The gun was designed by a Greek artillery officer, Major Panagiotis Danglis, in 1893. It featured an inner barrel which could be removed from a combination outer barrel & breech mechanism, making for easier transportation. The carriage had rotating cranked axle stubs, allowing for high or low elevation. Underneath the gun was a cradle with a hydro-pneumatic recoil system, as well as an S-shaped shield and hinged box trail, the latter of which allowed the gun to be drawn by horses from fitted shafts. It was used by Greece during the Greco-Turkish War (1919–1922), Balkan Wars, World War I, and World War II. The Russian Empire purchased several guns from Schneider-Creusot in France, but also manufactured 400 licensed guns at the Putilov Works.

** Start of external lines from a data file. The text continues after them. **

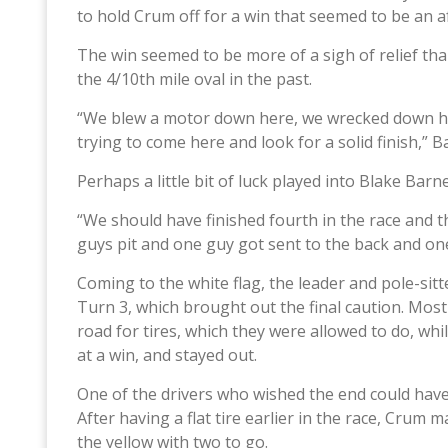
to hold Crum off for a win that seemed to be an a
The win seemed to be more of a sigh of relief tha
the 4/10th mile oval in the past.
“We blew a motor down here, we wrecked down he
trying to come here and look for a solid finish,” B
Perhaps a little bit of luck played into Blake Barn
“We should have finished fourth in the race and 
guys pit and one guy got sent to the back and one
Coming to the white flag, the leader and pole-sit
Turn 3, which brought out the final caution. Most
road for tires, which they were allowed to do, wh
at a win, and stayed out.
One of the drivers who wished the end could have 
After having a flat tire earlier in the race, Crum 
the yellow with two to go.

Bulgaria captured 5 guns during World War I. Finland purchased an unknown quantity which were used during the Winter War.

==Further developments==
The 75 mm Schneider-Danglis 06/09 led to development of the 75 M.P., 75 M.P.C., 75 M.P.C.7 (75mm M1912) 75 M.P.D (75mm M1910) 75 M.P.D. 5 (75mm M1908), & 75 M.P.E. France sent two of the ten batteries of 75 M.P.D.s ordered by Greece in 1913, and six batteries that had been ordered by Peru. These were to have initially been sent to Montenegro but were diverted to Serbia after Montenegro surrendered to Austria-Hungary on 25 January 1916.